Friday, May 16, 2014

What's the best setting for Gamma with Rec.709 video?

I've been calibrating TV displays for around twenty-five years and have always leaned on the BBC practice of setting peak white at 80Cd/m2 and the white point at 6504k. For all the decades of standard definition work a gamma of 2.2 has been used. This is required because television cameras don't have a linear transfer characteristic and to make a black-white ramp match (i.e. it looks the same on the monitor as well as to the naked eye) you have to invert the gamma response of the camera at the display end. 
If you get this wrong you wind up with blacks and whites matching but all the shades in between don't - pictures either appear washed-out or all the detail is crushed out of the dark areas of the picture depending on which way you get it wrong.

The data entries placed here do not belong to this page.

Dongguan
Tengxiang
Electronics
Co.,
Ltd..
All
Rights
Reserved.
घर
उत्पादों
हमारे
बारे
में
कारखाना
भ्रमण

When Rec.709 came along in the early nineties (for HD television) they changed a few things; new colour primaries, new luminance transfer function, wider gamut etc. They also made a subtle change to the definition of gamma. Like sRGB (the Adobe colour space for graphics working) and Rec.601 the "scene-referred" gamma of 2.2 is specified (in 1992 TV cameras were still tube'd devices) but the display gamma is governed by a complicated transfer law which many people have taken to be closer to a gamma of 2.4. However, a straight power curve of 2.4 is correct only if the display has a zero black level and an infinite contrast ratio, which no real-world display has. The new BT.1886 specification (from 2011) is complex and its precise recommendations vary depending upon the white level, and especially the black level, of the display.
However, if you don't want to bother with a precise BT.1886 calculation a 'best approximation' of this would be a gamma of 2.2 in the low end of the curve rising to a gamma of 2.4 at the high end. In fact it's worse than that - it's linear for the first 10% of the range.
So, what's a colour-calibration guy to do? Once again Charles Poynton comes to the rescue - he's forgotten more things about colour than most of us ever knew and I take his advise whenever possible.
Colors change appearance depending upon absolute luminance, and upon their surroundings. A very dark surround at mastering will “suck” color out of a presentation previously viewed in a light surround. A colorist will dial-in an increase in colorfulness (for example, by increasing chroma gain). The intended appearance for an HD master is obtained through a 2.4-power function, to a display having reference white at 100 Cd/m2 – but that appearance will not be faithfully presented in different conditions! The key point concerning the monitor's gamma is this: What we seek to maintain at presentation is the appearance of the colors at program approval, not necessarily the physical stimuli. If the display and viewing conditions differ from those at mastering, we may need to alter the image data to preserve appearance. In a grading environment, you might set the consumer's display to 100 Cd/m2, matching the approval luminance. However, ambient conditions in an editing environment are somewhat lighter than typically used for mastering today. The lighter conditions cause a modest increase in contrast and colorfulness, beyond that witnessed at content creation.

So, it seems the choice is this - 2.4 gamma in well-controlled grading/mastering conditions (particularly if your monitor has good dynamic range; OLED or Dolby reference monitor) and 2.2 in brighter editing rooms with lower-end LCDs.